The president of the international police agency, Interpol, has resigned, Interpol has said.
Mr Selebi denies the allegations of corruption
Jackie Selebi's resignation follows his suspension on Saturday as South Africa's national police commissioner.
South African prosecutors said on Friday that Mr Selebi would be charged with corruption, but did not say when.
He is alleged to have received $170,000 (£90,000) from a convicted criminal. Mr Selebi denies allegations of corruption or defeating the ends of justice.
In his resignation letter, Mr Selebi said he was stepping down "in the best interests of Interpol and out of respect for the global law enforcement community" a statement said.

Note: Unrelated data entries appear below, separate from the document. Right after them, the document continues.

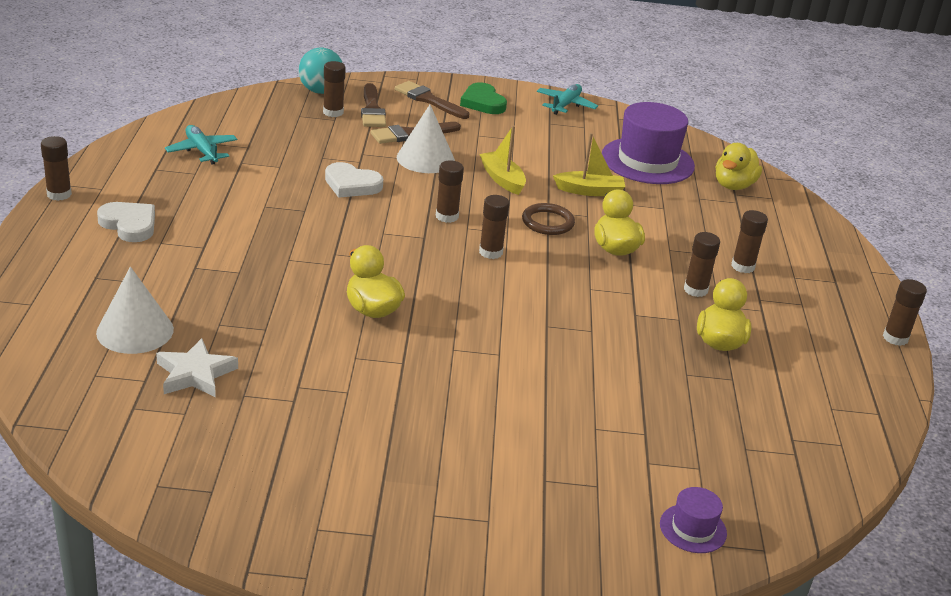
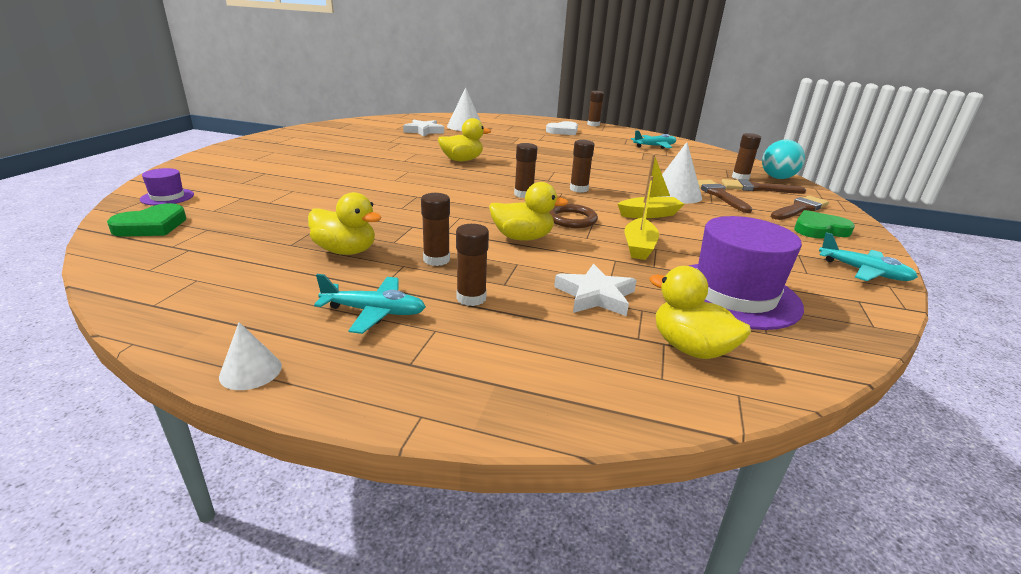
camera: 105 degrees right, 5 degrees down
(351, 184) = (622, 171): white heart -> none
(695, 215) = (595, 295): none -> white star
(771, 493) = (151, 226): none -> green heart
(796, 305) = (374, 312): none -> turquoise plane
(895, 338) = (250, 371): brown glue stick -> white cone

Ronald K Noble, the secretary general of the France-based global police agency, praised Mr Selebi's work with the organisation and said the corruption allegations against him had "nothing to do with his position as president of Interpol".
But Mr Noble, said "corruption is one of the most serious offences that any police official can be accused of".
South Africa's chief prosecutor alleges that Mr Selebi had a "generally corrupt relationship" with businessman Glen Agliotti - a convicted drug smuggler who is accused of involvement in the 2005 murder of mining magnate Brett Kebble.
Mr Selebi is said to be close to South Africa's President Thabo Mbeki, who has resisted calls for his police commissioner to be fired.
He said he would not take any action until evidence of Mr Selebi's wrongdoing was brought before him. But on Saturday he put Mr Selebi on an extended leave of absence.
Mr Selebi was elected president of Interpol for a four-year term in 2004.
It is not clear when prosecutors will charge him.